Dans d’innombrables exemples, les auteurs montrent comment les compagnies des eaux ont d’abord obtenu une concession d’un pays ou d’une ville avec des offres attractives (ou aussi via la corruption), pour ensuite, en quelques mois, augmenter le prix de l’eau, réduire les investissements ou forcer une renégociation du contrat avec de meilleures conditions pour la compagnie (voir ci-dessus). Les pouvoirs publics ne sont généralement pas en mesure de contrer cette situation, car ils disposent de beaucoup moins de ressources pour les litiges juridiques et de savoir-faire technique pour les négociations que les entreprises. De plus, le gouvernement est souvent dépendant de la Banque mondiale, qui est à l’origine de la société. Souvent, les contrats sont également tenus secrets par les organes de contrôle locaux (Cochabamba, Bolivie et Guinée), de sorte que les abus de l’entreprise ne peuvent être prouvés qu’après de longs procès. Dans de nombreux cas, les entreprises concessionnaires attribuent des contrats à leurs propres filiales plutôt qu’à des entreprises locales, et à des prix massivement gonflés pour en tirer encore plus de profit.
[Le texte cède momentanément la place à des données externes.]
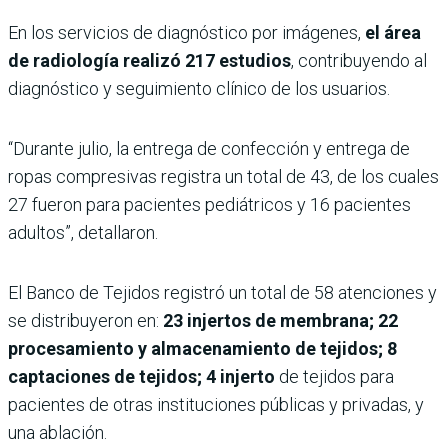
En los servicios de diagnóstico por imágenes,
el área
de radiología realizó 217 estudios
, contribuyendo al
diagnóstico y seguimiento clínico de los usuarios.
“Durante julio, la entrega de confección y entrega de
ropas compresivas registra un total de 43, de los cuales
27 fueron para pacientes pediátricos y 16 pacientes
adultos”, detallaron.
El Banco de Tejidos registró un total de 58 atenciones y
se distribuyeron en:
23 injertos de membrana; 22
procesamiento y almacenamiento de tejidos; 8
captaciones de tejidos; 4 injerto
de tejidos para
pacientes de otras instituciones públicas y privadas, y
una ablación.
L’argument selon lequel les pauvres bénéficient de la privatisation de l’eau s’effondre après la lecture de ce document.
– Dans la province de Santa Fe en Argentine, la société a facturé environ 2000 francs pour une connexion au réseau (p. 26) ; dans d’autres pays, les prix sont tout aussi prohibitifs.
– À Buenos Aires, les quartiers pauvres n’étaient reliés que par la corvée des habitants et une taxe spéciale. Pour la Banque mondiale, c’est néanmoins une réussite pour la privatisation…. (S. 32)
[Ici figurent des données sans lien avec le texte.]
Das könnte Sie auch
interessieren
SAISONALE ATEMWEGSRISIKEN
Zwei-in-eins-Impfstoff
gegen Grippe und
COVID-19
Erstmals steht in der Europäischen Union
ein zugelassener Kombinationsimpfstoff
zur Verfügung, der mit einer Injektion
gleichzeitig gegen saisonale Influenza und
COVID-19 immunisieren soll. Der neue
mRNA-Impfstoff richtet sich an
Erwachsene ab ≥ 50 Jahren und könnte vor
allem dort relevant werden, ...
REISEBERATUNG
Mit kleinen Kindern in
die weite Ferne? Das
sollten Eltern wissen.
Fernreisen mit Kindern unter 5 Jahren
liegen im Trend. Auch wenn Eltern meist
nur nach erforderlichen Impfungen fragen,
– Les entreprises ne connectent souvent pas du tout les zones pauvres, et ce de manière délibérée (El Alto, Bolivie ; Paranà, Brésil, Cartagena, Colombie), p. 31)
– Parfois, ils font monter les prix à un tel point que les pauvres se procurent à nouveau de l’eau à partir de sources impures (KwaZulu, Afrique du Sud, où une épidémie de choléra a ensuite éclaté avec 260 décès, p. 30f)).
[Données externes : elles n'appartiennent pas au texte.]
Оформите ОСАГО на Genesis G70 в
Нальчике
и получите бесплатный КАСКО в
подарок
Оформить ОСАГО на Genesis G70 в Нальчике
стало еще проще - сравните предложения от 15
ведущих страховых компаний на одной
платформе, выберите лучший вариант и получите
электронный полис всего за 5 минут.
Ces dernières années, les entreprises ont réalisé que l’eau n’est pas une activité rentable dans la plupart des pays, si l’on veut que les pauvres soient effectivement raccordés à l’approvisionnement en eau. Les entreprises ont demandé à la Banque mondiale et à d’autres institutions financières internationales de créer davantage de fonds pour la privatisation de l’eau, qui seraient ensuite accordés sous forme de prêts aux pays en développement afin qu’ils puissent réaliser les investissements à l’avance pour que la compagnie des eaux n’ait pas à les payer.
Lobina et Hall montrent que la privatisation de l’eau est un échec à cause du manque de concurrence, de la philosophie de maximisation du profit du secteur privé, qui n’est pas adaptée à la survie de l’eau, et aussi à cause du pouvoir des entreprises (Vivendi, Ondeo (Suez-Lyonnaise), RWE/Thames et SAUR (Bouygues), qui se partagent pratiquement le gâteau). Ils suggèrent un retour à plus de transfert de savoir-faire entre les services publics du Nord et du Sud, et une aide plus directe au développement de l’approvisionnement en eau. Surtout, l’idéologie selon laquelle le prix de l’eau devrait couvrir les coûts n’est tout simplement pas applicable aux populations pauvres.